Seit 2007 sind solche Standardqualitätsreports von der American Heart Association für die gesamte Industrie vorgegeben.

Wie ein kardiales Implantat entsteht: der Film

Die Geschichte von Medtronic, die der Film über die Produktion von kardialen Implantaten kurz anriss, begann 1949 wie so viele US-amerikanische Gründungsgeschichten in einer Garage.
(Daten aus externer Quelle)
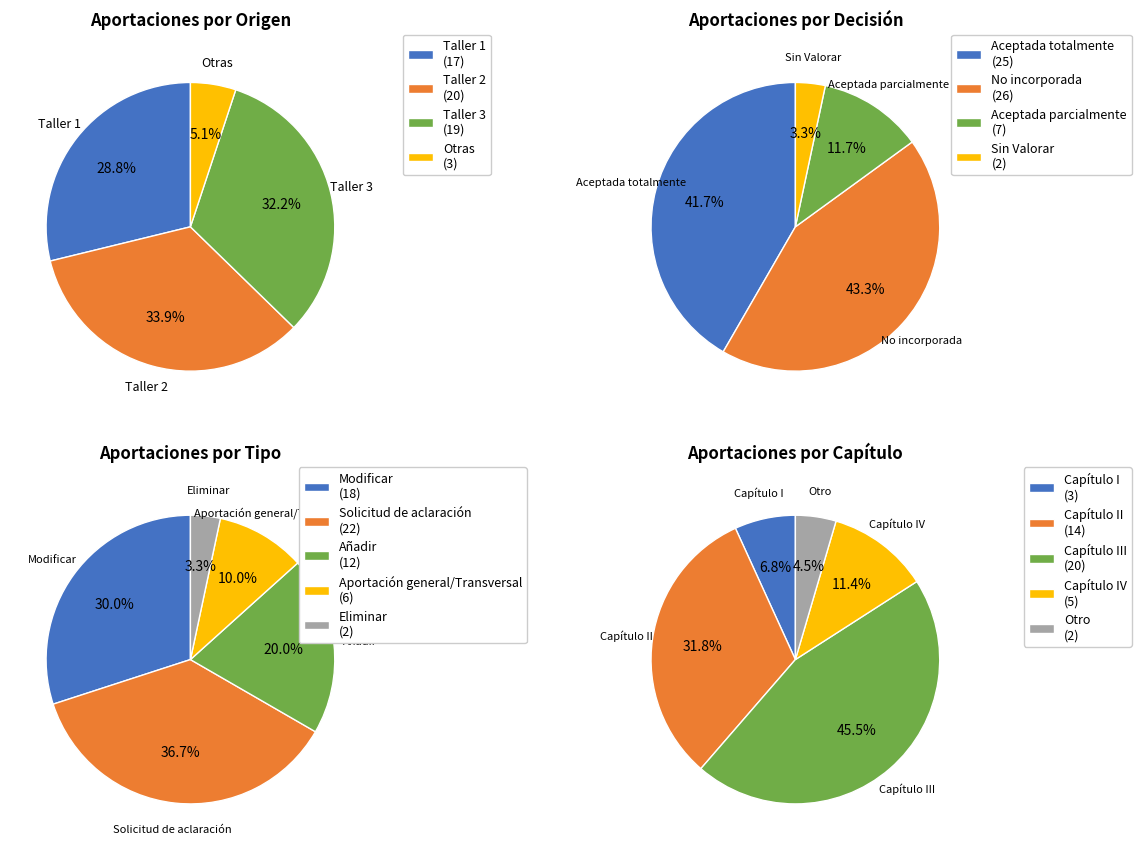

What percentage is the Taller 3 slice, to the nearest percent?

32%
Die Garage von Earl Bakken und seinem Schwager Palmer Hermundslie stand in Minneapolis, wo sie sich auf die Reparatur medizinischer Elektronik spezialisierten und das Unternehmen Medtronic nannten. Als Medtronic 1996 den ersten implantierbaren Kardioverter-Defibrillator einführte, war das Unternehmen längst zu einem weltweit operierenden Konzern herangewachsen.

Die meisten Defis, die in Deutschland eingesetzt werden, produziert Medtronic in der Schweiz, einzelne Komponenten stammen auch aus anderen Ländern, allerdings nicht aus China. Das Fazit des Films: Dank der technischen Entwicklung sind zwar die Aggregate heute kleiner als früher, die Batterien langlebiger und die Funktionen vielfältiger. An der grundsätzlichen Produktion eines kardialen Implantates hat sich jedoch bis heute nicht viel geändert. Es wird immer noch geschraubt, verschweißt, getrocknet und sterilisiert, bis nach rund fünf Tagen ein Produkt entstanden ist, das später einmal Leben retten kann.

Nach einem anschließenden regen Austausch mit den Teilnehmenden bedankten sich die Vorsitzende der Defi-Liga, Angelika Däne, sowie Meeting-Moderator Georg Duchna bei Frau Sobotta für ihre höchst informativen Ausführungen.